#### ABOUT THIS EXERCISE
In the commentary below about Itadori, Fushiguro, and Nobara, what does Nobara value more than anything else?

I would argue the kids are more liable to try and lighten the load for Itadori, but then, Fushiguro gets Itadori to go along with the culling games plan by asking him to “start by saving me [Fushiguro]”. Because he knows that’s what will motivate Itadori and likely prevent him from going off on his own. It’s fair, and I don’t even think he’s wrong to say it like that, but it’s still sort of digging hooks into Itadori that absolutely dictate his actions going forward.
So Nobara is actually an outlier in this respect, which is fascinating. Especially because her moral views are so different from Itadori’s and even Fushiguro’s. But that’s probably precisely why she says what she does to him. Nobara values the lives of her loved ones more than anything else. She’s willing to play hero when she has to but it’s not her natural instinct and she immediately sees the negatives to a situation like that (ex. When she tries playing along with the cursed spirit in her intro to save the child and realizes they’re both probably going to die there). You might say it’s selfishness, and yeah, to a degree it definitely is, but then Nobara — maybe selfishly, maybe not — wants to prevent Itadori from being hurt from her death more than he has to be. She doesn’t want to be a burden, her final words to be a curse.
It makes me wonder if he talked about his grandpa and what it meant for him to be told, in his last moments, that he’s responsible for saving and helping as many people as he can. That’s who he has to be, for his grandpa’s sake. Did that influence Nobara’s choice here? Or was this just based on what she’s seen of him combined with who she is as a person?

#### SUPPLIED INFORMATION

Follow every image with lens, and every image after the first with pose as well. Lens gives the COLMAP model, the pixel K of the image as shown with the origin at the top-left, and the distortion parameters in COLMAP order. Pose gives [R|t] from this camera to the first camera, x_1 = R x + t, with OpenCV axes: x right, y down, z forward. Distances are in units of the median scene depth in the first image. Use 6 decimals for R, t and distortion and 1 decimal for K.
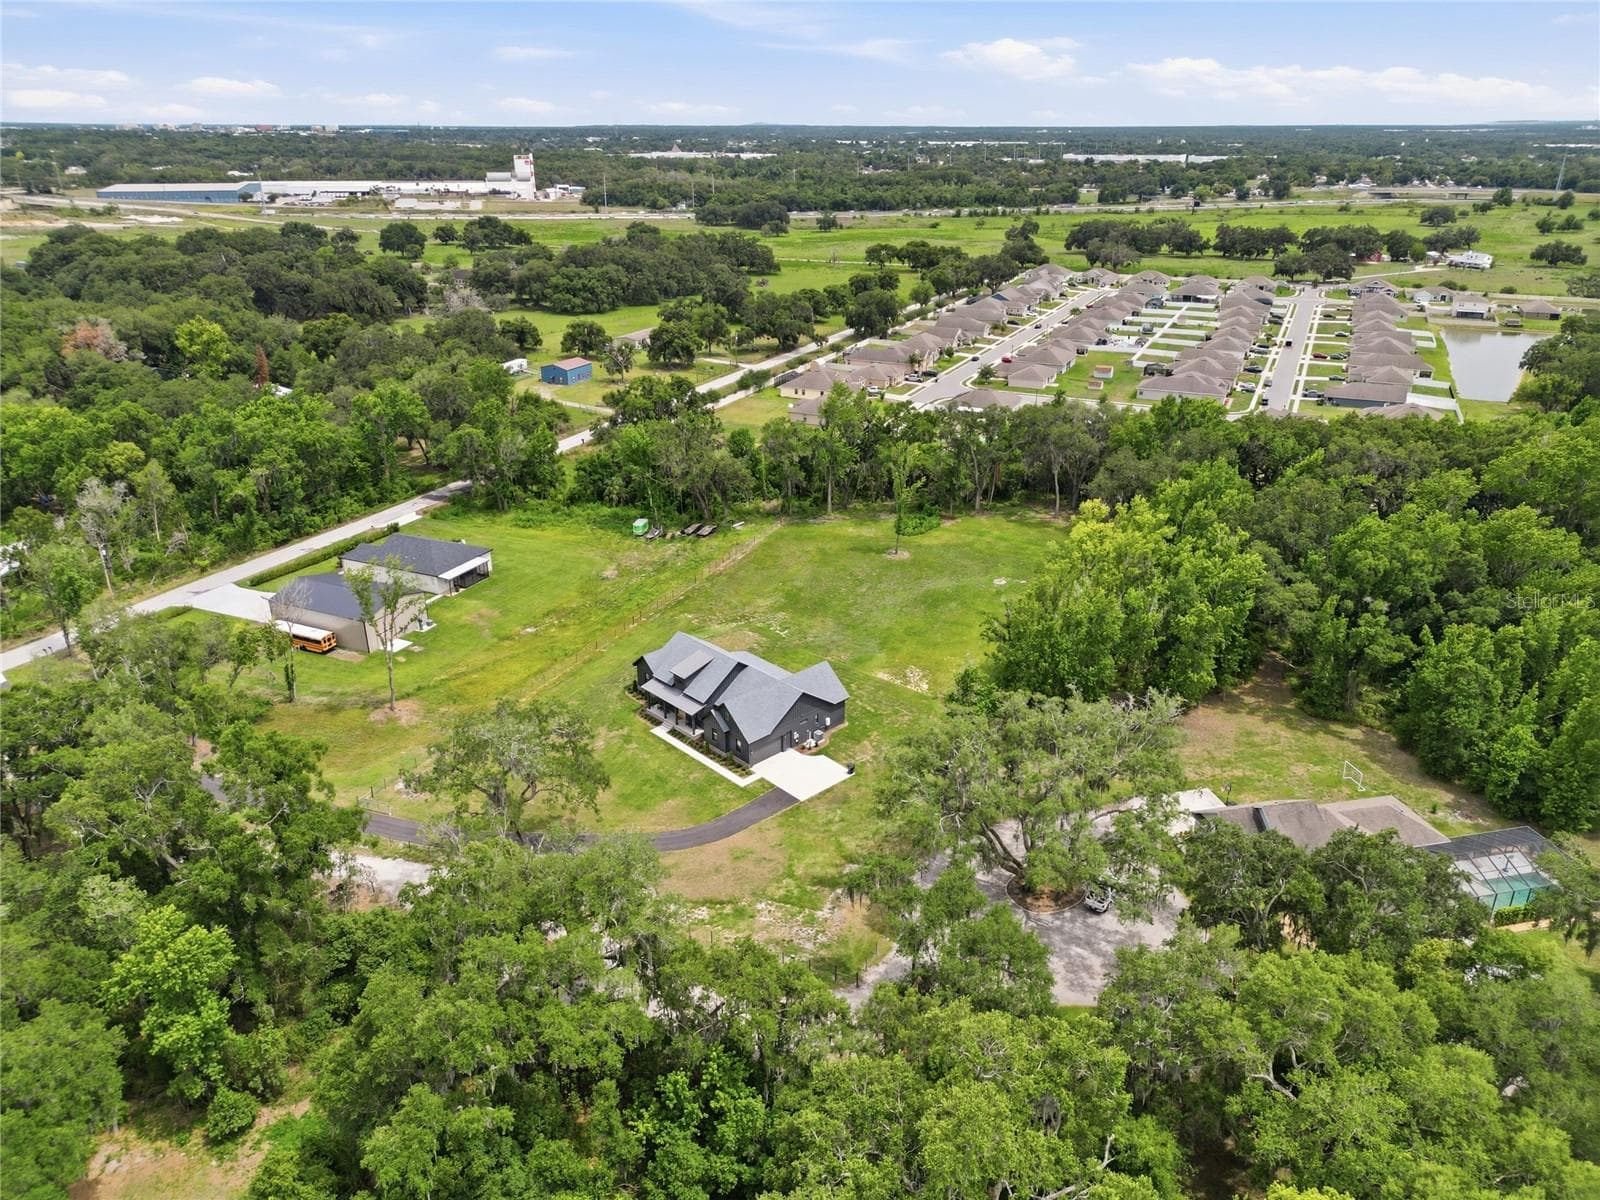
lens RADIAL K [[1113.2, 0, 800.0], [0, 1113.2, 600.0], [0, 0, 1]] dist [0.056576, -0.050024]
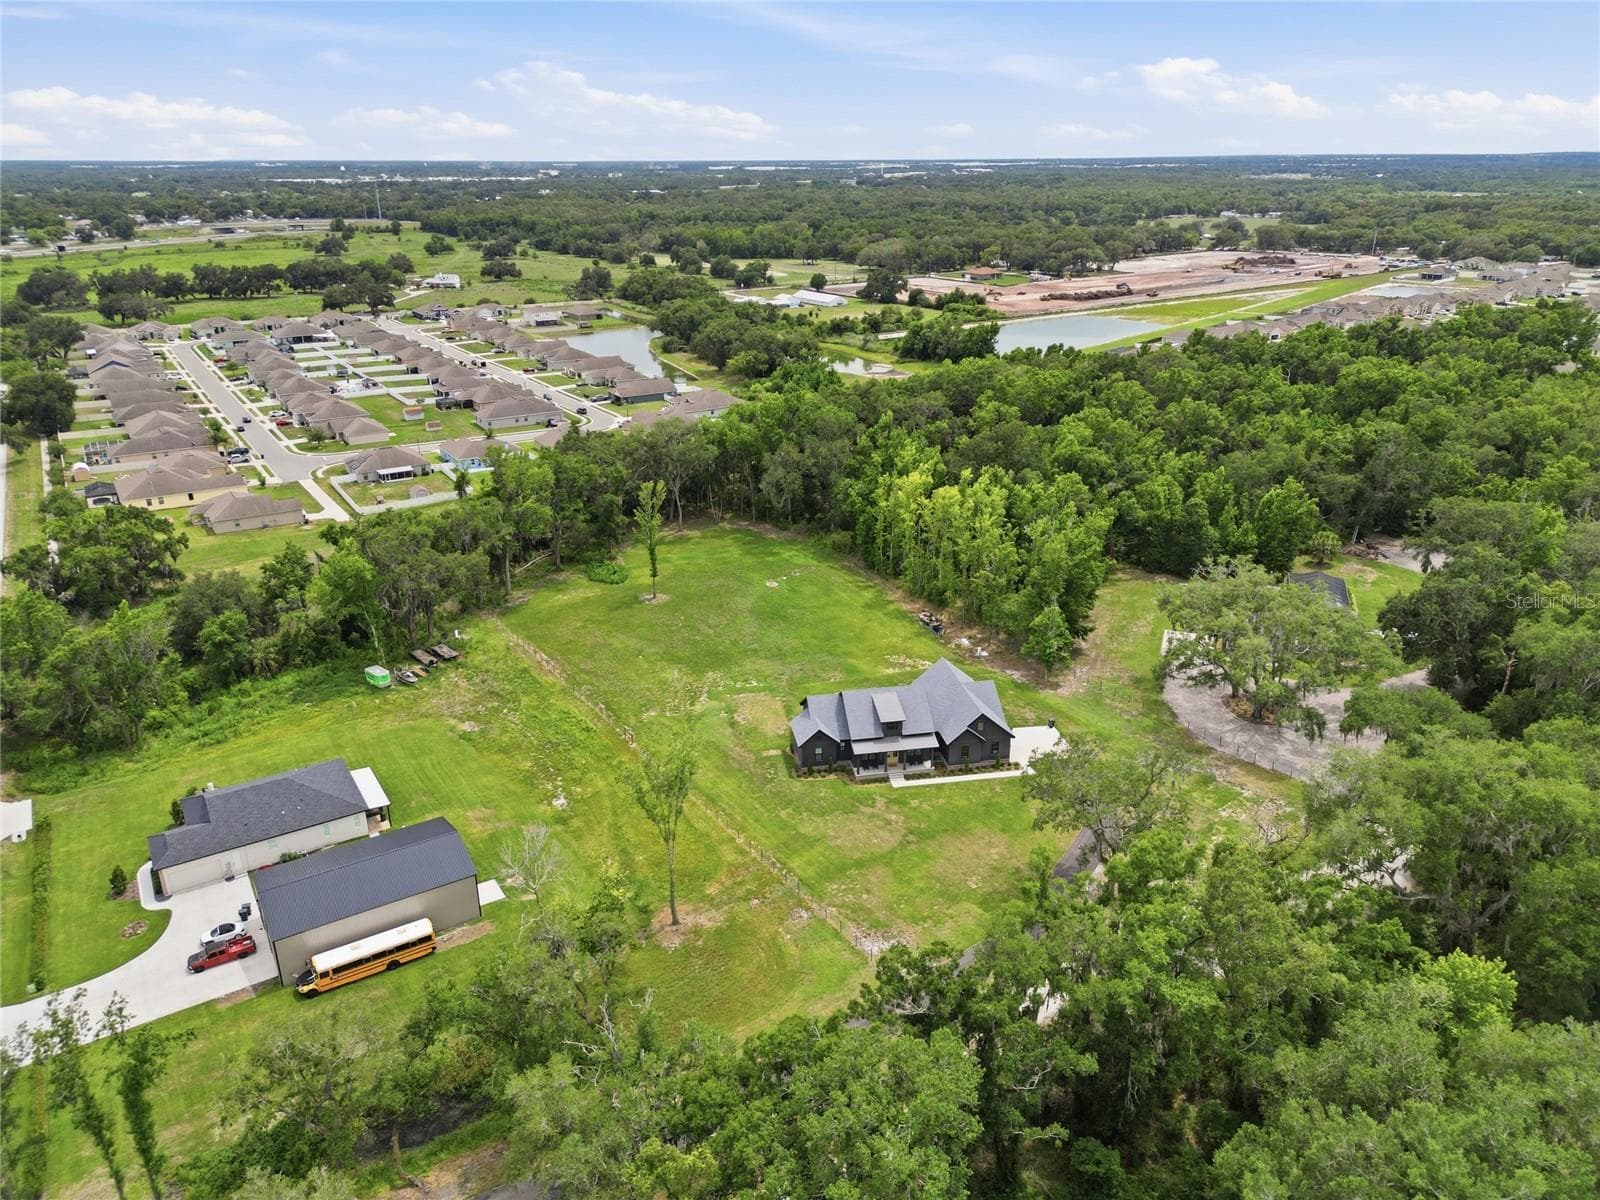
lens RADIAL K [[1113.2, 0, 800.0], [0, 1113.2, 600.0], [0, 0, 1]] dist [0.056576, -0.050024]
pose [[0.547803, -0.310163, 0.776988, -0.438280], [0.331726, 0.933136, 0.138617, -0.096553], [-0.768030, 0.181812, 0.614064, 0.224471]]
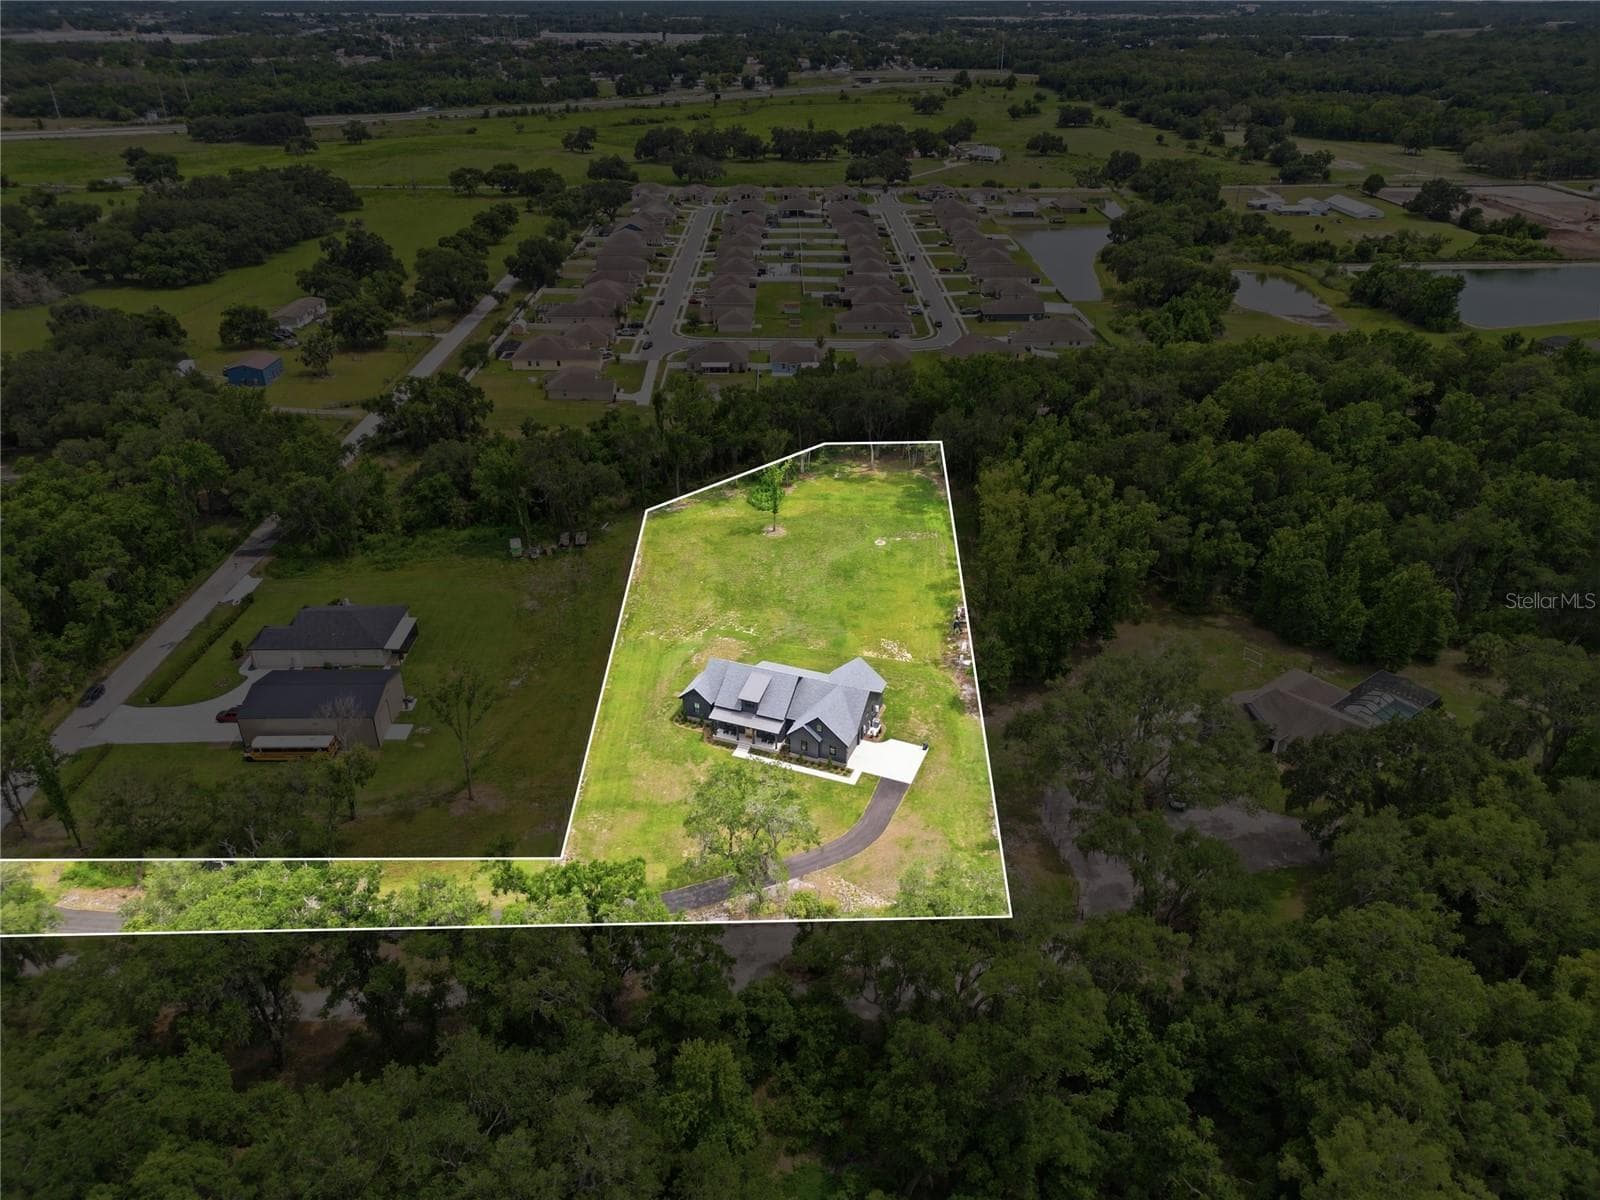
lens RADIAL K [[1113.2, 0, 800.0], [0, 1113.2, 600.0], [0, 0, 1]] dist [0.056576, -0.050024]
pose [[0.906041, -0.203772, 0.370901, -0.226076], [0.167337, 0.977519, 0.128275, -0.081214], [-0.388702, -0.054157, 0.919771, -0.012255]]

#### WRITTEN SOLUTION
The lives of her loved ones.